Tired of partisan divide? Unity08.com wants you
2/28/2007 8:43:55 AM
DAVID BRODER
WASHINGTON -- Somewhere in America, there are 35,000 people who are looking at the preliminaries to the 2008 presidential race from a different perspective than millions of their fellow citizens.
They are the people who have signed up so far to participate in Unity08, the effort to launch a bipartisan third-party campaign with the first Internet nominating convention in history. I wrote about this unusual venture when it was launched last year by Hamilton Jordan and Jerry Rafshoon, both formerly of Jimmy Carter's White House; Angus King, the former independent governor of Maine; and Douglas Bailey, a veteran Republican consultant and political adviser.
I contacted Bailey recently to ask what had happened to this bold gamble, and he was the source of that 35,000 figure for the number of people who have lent their support to the scheme.

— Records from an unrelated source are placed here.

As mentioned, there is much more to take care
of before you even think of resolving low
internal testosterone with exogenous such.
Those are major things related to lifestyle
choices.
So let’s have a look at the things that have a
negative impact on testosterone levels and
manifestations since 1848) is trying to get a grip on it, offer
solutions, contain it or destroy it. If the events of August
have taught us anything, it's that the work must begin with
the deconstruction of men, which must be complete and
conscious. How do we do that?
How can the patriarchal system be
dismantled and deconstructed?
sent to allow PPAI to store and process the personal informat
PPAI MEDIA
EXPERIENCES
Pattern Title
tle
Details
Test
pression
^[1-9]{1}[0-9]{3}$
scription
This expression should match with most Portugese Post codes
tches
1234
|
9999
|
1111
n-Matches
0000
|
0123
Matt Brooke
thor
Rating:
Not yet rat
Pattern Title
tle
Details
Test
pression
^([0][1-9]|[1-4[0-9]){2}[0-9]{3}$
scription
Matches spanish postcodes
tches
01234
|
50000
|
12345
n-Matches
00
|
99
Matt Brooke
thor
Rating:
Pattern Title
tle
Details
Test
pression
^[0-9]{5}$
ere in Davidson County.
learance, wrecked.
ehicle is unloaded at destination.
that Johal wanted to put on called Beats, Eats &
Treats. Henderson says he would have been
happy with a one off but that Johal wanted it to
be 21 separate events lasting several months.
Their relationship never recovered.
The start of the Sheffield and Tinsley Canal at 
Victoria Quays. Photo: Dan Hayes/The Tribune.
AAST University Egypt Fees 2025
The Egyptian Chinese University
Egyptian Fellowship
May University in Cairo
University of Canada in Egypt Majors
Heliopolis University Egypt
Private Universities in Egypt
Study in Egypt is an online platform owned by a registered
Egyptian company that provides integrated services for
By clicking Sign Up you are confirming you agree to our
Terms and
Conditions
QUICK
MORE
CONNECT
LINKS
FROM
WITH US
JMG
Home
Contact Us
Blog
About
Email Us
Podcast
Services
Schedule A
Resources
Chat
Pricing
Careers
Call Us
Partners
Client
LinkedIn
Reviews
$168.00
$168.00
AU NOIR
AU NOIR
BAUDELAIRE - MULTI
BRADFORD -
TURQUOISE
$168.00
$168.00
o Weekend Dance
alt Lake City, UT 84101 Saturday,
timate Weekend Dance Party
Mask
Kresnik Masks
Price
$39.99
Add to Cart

They obviously have a long way to go before they can claim to be a viable political force, but they are making slow, steady progress.
When I called Bailey, it had been just a week since the group announced that anyone who was interested could sign up at www.unity08.com as a voting delegate to a national convention planned for June of 2008.
Most of the sign-ups came before that formal start, Bailey said, in response to last year's publicity about the formation of Unity08.
"The need (for a third party) is as great as it's ever been," Bailey said. "The partisan bickering in Washington continues nonstop, and the contest for the nominations in both parties is likely to make it worse."
He pointed to two problems that many of us have decried. "The leading candidates in both parties have suggested they will decline federal matching funds, and plan to spend unlimited sums," he said. "They expect the bundlers -- the people collecting for them -- to raise a million dollars each, and what do they (the bundlers) expect in return?"
Second, Bailey said, "the likelihood is that the nominees of both parties will be determined by the first three or four primaries, which means that 99 percent of the people who will vote in November will have absolutely no say in the names that are on the ballot. It's not surprising that they may be looking for an alternative."
None of that is implausible. But where does the alternative come from?
Bailey and his partners have an answer, but the process they have in mind still strikes me -- as it did when it was first outlined -- as being extremely cumbersome.